Eh bien, pour faciliter l’observation rapide de l’évolution générale des prix dans une classe d’actifs donnée, les opérateurs ont inventé les indices. Vous en connaissez sûrement plusieurs, comme le CAC40, qui regroupe les 40 plus grosses sociétés françaises, le « S and P 500 » qui combine les 500 plus importantes capitalisations boursières côtées à New York ou encore le NASDAQ.

Et comme l’inventivité des financiers ne connait pas de limites, les banquiers ont construit des fonds qui sont composés uniquement des valeurs qui rentrent dans un indice donné, et dans les proportions exactes de celui-ci. Par construction ces fonds répliqueront la performance de l’indice. D’où leur nom de fonds indiciels. Un investisseur qui souhaite que son placement ait la performance du CAC40 peut alors procéder de deux façons. Soit il achète les 40 valeurs qui composent cet indice en achetant lui-même et en direct les actions d’Accor, Bouygues, L’Oréal, LVMH et j’en passe, ou il achète tout simplement ce fonds indiciel CAC40. 
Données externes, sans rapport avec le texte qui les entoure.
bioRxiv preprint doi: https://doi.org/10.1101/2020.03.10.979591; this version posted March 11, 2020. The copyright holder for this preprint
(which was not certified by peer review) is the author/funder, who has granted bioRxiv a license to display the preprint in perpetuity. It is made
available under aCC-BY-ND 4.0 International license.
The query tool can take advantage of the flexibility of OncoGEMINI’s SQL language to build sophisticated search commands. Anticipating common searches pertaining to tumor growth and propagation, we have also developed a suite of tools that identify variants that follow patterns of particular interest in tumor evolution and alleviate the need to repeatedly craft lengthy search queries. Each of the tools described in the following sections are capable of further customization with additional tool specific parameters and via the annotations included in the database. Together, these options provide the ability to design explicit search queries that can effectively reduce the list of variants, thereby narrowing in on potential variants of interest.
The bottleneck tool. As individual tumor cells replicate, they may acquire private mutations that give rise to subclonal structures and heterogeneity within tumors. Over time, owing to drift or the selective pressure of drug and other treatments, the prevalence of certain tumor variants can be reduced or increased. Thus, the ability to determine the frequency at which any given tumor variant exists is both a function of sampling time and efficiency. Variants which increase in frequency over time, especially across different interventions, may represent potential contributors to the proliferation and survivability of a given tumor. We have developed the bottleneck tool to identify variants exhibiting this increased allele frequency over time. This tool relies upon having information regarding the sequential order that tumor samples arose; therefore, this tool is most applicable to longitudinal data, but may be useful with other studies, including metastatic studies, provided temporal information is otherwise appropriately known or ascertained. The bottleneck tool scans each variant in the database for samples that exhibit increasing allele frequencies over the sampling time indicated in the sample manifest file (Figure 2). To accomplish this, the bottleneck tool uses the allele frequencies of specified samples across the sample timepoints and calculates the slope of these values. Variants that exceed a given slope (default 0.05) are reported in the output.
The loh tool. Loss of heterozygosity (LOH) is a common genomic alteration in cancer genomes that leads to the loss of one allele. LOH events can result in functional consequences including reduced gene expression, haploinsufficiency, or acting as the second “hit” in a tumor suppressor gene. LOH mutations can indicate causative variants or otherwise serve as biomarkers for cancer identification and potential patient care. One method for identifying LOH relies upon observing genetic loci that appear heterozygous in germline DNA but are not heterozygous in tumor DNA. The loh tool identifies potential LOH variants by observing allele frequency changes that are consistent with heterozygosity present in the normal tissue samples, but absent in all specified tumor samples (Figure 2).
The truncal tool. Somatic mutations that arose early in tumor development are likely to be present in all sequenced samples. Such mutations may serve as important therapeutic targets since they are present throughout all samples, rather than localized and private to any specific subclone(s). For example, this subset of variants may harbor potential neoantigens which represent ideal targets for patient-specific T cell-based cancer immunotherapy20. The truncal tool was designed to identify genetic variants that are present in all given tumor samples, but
En adoptant cette seconde solution, il effectue ce qu’on appelle un investissement passif.

Super. Donc un investissement passif est en fait un investissement ou l’épargnant ne réfléchit pas trop et mise sur un marché dans sa totalité, sans faire de choix à l’intérieur de celui-ci ?
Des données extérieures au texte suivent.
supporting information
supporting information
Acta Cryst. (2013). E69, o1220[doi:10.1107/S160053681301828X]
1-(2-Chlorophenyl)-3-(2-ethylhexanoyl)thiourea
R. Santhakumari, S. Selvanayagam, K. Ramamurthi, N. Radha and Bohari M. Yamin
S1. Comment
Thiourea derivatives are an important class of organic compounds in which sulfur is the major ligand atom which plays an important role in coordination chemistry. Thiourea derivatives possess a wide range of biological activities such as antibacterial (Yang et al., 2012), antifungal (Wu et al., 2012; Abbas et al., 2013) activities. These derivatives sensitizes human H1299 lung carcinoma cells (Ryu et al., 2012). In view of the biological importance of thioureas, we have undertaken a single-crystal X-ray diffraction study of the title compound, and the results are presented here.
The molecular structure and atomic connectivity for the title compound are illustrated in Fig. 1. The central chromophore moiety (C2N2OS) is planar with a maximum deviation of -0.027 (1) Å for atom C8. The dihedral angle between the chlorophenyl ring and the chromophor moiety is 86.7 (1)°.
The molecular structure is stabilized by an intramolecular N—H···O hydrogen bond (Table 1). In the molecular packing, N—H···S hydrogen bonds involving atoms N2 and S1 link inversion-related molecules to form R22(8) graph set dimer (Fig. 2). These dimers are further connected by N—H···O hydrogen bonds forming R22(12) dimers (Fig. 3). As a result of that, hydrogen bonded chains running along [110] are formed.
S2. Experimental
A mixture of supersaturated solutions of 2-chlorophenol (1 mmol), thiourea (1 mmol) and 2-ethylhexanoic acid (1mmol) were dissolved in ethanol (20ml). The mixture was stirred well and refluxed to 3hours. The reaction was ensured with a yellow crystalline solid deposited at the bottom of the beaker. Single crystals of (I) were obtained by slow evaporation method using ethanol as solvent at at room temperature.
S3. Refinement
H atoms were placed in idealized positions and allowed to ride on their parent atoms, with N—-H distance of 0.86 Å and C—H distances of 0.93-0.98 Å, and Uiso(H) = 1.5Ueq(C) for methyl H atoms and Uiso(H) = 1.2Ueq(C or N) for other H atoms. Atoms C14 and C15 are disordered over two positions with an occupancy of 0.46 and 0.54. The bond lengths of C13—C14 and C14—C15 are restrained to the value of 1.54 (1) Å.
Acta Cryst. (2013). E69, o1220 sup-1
Exact. Alors il s’agit bien sûr de bien réfléchir à combien vous voulez investir et dans quel indice, car chaque classe d’actifs à son indice général, mais ensuite il y existe des indices spécialisés pour ceux qui veulent suivre spécifiquement le marché des actions de sociétés pharmaceutiques, ou celui des obligations étatiques des marchés émergents. Donc dans la pratique il existe des milliers d’indices.

Ah oui, ce n’est donc pas aussi simple que cela. Mais je vois bien l’avantage que cela peut avoir. Car une fois qu’on a décidé de ou des indices que l’on souhaite répliquer, l’investisseur n’a plus trop à réfléchir et son placement devient très simple à effectuer.
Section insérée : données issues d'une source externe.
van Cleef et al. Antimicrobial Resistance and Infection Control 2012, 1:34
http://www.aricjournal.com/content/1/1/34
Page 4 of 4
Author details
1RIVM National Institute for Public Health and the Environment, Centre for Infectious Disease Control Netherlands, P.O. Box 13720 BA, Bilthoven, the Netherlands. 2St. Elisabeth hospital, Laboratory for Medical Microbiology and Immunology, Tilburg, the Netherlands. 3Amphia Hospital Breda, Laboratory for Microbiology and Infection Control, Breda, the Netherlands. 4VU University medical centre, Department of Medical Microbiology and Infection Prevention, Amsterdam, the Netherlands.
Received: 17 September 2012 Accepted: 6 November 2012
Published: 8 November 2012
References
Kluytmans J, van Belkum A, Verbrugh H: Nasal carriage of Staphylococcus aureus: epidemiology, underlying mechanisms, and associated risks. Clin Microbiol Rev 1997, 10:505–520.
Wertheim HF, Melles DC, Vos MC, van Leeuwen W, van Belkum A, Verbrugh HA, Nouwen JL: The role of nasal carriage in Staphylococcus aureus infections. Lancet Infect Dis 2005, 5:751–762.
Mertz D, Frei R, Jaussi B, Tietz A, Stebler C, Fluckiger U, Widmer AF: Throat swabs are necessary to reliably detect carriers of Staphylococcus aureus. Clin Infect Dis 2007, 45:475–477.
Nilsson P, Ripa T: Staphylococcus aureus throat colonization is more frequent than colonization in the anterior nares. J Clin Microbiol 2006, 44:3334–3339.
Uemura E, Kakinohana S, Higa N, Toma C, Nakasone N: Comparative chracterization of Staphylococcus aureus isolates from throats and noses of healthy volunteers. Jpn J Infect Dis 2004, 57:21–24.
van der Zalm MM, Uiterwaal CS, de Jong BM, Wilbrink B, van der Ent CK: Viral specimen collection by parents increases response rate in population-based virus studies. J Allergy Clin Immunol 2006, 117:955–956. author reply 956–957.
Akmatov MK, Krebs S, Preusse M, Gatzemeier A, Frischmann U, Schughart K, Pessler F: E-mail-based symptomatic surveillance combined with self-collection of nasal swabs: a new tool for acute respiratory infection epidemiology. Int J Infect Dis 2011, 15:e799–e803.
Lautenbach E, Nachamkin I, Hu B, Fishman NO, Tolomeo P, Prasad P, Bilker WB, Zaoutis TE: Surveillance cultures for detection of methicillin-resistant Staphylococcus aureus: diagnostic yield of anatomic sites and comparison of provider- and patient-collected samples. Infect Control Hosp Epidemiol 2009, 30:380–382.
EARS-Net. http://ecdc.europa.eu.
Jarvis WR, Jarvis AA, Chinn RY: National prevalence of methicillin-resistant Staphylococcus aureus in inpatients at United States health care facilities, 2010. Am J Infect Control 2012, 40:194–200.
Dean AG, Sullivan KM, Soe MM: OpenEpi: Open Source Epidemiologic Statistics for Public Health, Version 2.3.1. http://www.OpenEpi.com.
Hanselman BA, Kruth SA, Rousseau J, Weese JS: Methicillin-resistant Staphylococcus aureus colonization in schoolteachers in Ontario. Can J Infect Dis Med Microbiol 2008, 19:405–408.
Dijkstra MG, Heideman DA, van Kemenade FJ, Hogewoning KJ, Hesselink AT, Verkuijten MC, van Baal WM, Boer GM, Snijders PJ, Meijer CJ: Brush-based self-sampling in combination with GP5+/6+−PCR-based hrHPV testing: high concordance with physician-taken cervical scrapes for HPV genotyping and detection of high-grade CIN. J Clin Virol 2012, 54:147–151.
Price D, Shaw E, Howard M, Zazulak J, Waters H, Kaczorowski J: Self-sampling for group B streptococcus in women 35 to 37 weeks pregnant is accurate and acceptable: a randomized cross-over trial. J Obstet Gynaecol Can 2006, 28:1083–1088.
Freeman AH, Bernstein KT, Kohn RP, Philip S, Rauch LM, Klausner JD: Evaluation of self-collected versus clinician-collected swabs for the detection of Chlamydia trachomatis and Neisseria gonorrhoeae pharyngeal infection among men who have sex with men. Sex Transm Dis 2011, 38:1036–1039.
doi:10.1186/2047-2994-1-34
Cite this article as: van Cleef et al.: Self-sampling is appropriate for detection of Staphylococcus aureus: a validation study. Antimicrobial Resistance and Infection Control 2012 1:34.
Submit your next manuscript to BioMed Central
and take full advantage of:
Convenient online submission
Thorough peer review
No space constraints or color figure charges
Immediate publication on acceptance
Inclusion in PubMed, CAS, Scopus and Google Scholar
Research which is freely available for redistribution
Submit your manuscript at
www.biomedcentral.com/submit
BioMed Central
Oui, la simplicité est l’un des avantages majeurs de l’investissement passif. En plus, l’investissement passif coûte peu en commissions. Comme le gestionnaire du fonds n’a qu’à copier l’évolution d’un indice et que ses actions lui sont dictées, il peut automatiser les opérations d’achat vente et réduire ses coûts, ce qui se reflète dans des commissions moins élevées pour les fonds indiciels que pour les fonds gérés activement. Enfin, l’investisseur ne souffre pas nécessairement en termes de rendement, car sur des périodes relativement longues, il n’y a que très peu d’investisseurs qui surperforment le marché dans lequel ils opèrent. C’est pourquoi Warren Buffet, sans doute l’un des meilleurs investisseurs au monde, recommande l’investissement passif à toute personne qui souhaite placer un peu d’argent en bourse et qui n’est pas expert en la matière.

Génial, mais alors on devrait tous le faire et arrêter de boursicotter nous-mêmes ?

Votre remarque est un peu le reflet de la réalité. Depuis 2010, les fonds indiciels ont reçu presque 3000 milliards de dollars en investissements, aux dépens des fonds actifs, qui ont vu leur encours baisser de plus de 2000 milliards de dollars. A tel point qu’on peut se poser la question de la limite de l’exercice. En effet, les sociétés de gestion spécialisées dans les investissements passifs dominent aujourd’hui le monde de l’investissement et donc on peut légitimement se demander s’il est sain que des groupes comme Blackrock ou Vanguard concentrent autant de pouvoir. Car au-delà des retours financiers que nous pouvons espérer de nos investissements, il est aussi du devoir des actionnaires de surveiller les dirigeants d’entreprises en matière de gouvernance et d’impact sociétal. Et ce sont donc ces quelques gestionnaires qui peuvent imposer des comportements en faveur du respect de l’environnement, l’égalité hommes/femmes ou encore de la réinsertion sociale…. Ou pas.